Но Ленька уже был на своей волне.
– Она, знаешь, такая, необычная, умная, красивая – просто загляденье. Вот у нее своя, уникальная красота. И вообще, мне с ней легко, понимаешь, словно мы одно целое, словно.. Ну как тебе сказать… Ну, не представляю я себя без нее и она себя – без меня. Сто процентов! Я же, знаешь, в нее еще пацаном как влюбился – и все… Вот увидел ее – и все. Других девчонок для меня больше просто не существовало. Да и зачем мне другие, правильно? Мы с ней всегда вместе.
– И что.. ну, в смысле… живете?
– Нет, ты что! – в голосе Фомина Саша услышал нотки недоумения. – Нет, я так не хочу. Это, знаешь, даже нечестно как-то. Ну там, целоваться, обниматься – это да! А все остальное после свадьбы. Я так решил! Я, знаешь, благодаря Ирке, даже стихи начал писать и ей посвящать. Хочешь послушать? Только ты не смейся, хорошо?

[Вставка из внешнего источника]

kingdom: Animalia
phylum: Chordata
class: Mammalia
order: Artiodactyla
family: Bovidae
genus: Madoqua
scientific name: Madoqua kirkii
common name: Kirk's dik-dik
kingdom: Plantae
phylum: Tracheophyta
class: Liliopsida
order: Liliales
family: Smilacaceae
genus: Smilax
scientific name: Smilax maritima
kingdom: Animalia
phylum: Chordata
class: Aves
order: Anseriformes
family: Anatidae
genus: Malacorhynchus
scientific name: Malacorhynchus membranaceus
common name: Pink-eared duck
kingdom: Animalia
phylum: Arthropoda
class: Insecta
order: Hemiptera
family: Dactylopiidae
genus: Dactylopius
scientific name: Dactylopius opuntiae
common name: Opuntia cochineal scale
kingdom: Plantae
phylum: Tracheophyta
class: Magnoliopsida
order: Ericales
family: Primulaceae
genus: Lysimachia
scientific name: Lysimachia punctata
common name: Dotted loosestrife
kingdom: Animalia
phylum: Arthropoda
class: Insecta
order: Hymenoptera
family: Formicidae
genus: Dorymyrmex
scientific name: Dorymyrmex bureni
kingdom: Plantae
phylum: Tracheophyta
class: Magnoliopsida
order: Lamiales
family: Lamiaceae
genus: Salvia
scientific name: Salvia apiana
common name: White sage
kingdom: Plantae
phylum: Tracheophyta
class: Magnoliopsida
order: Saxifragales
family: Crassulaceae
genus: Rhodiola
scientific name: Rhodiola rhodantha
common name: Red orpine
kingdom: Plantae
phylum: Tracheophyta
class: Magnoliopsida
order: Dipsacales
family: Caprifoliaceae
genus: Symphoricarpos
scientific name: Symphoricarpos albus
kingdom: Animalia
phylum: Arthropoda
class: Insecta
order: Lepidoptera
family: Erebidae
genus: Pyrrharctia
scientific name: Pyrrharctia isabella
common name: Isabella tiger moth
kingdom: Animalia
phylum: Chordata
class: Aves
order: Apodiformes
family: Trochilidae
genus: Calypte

Не дожидаясь ответа, он сделал паузу и начал декламировать:
– Ну где ж вы, всемогущие амурчики?
Разбейте сердце той, в сапожках лаковых,
Чтобы она, томясь любовью, мучаясь,
К себе звала меня и горько плакала.
Неужто ваши стрелы, стрелы-молнии,
Так безнадежно раны наносившие,
Теперь беспомощны пред той девчонкой модною,
Перед мольбой моей, вас так просившего.
Ну что же вы, святые, кучерявые…
Я покажу вам дом с окошком на реку,
Ее окошком, где она, упрямая,
И день, и ночь на пианино стареньком
Наигрывает вальсики и полечки,
Сдувая челку, что на лоб спадает ей.
Девчонка эта не грустит нисколечко,
А я сейчас пропел бы ей «Страдания».
– Ну как?
Ленька, ожидая услышать, как минимум, слова одобрения, повернул к Саше голову.
– Угу…
Только сейчас Фомин понял, что Саша засыпает. Он замолчал, отвернулся в другую сторону, решив: пусть поспит, пока ему, Леньке, не спится, а потом они поменяются. Потом Саша будет бдеть их сон. Тема отношений с Ириной взволновала его. Перед глазами стояла его Ирка, его любимая девчонка, которую он готов был боготворить, всю жизнь носить на руках. «Ничего, студенческие годы пролетят быстро, – мечтал он, – поженимся. Будем работать, зарплату получать, тогда и будет настоящая семья. Не жить же на стипендию, как сейчас. Да стипендию еще и заработать нужно. Иринка, как же я ее люблю, родную, дорогую, мою».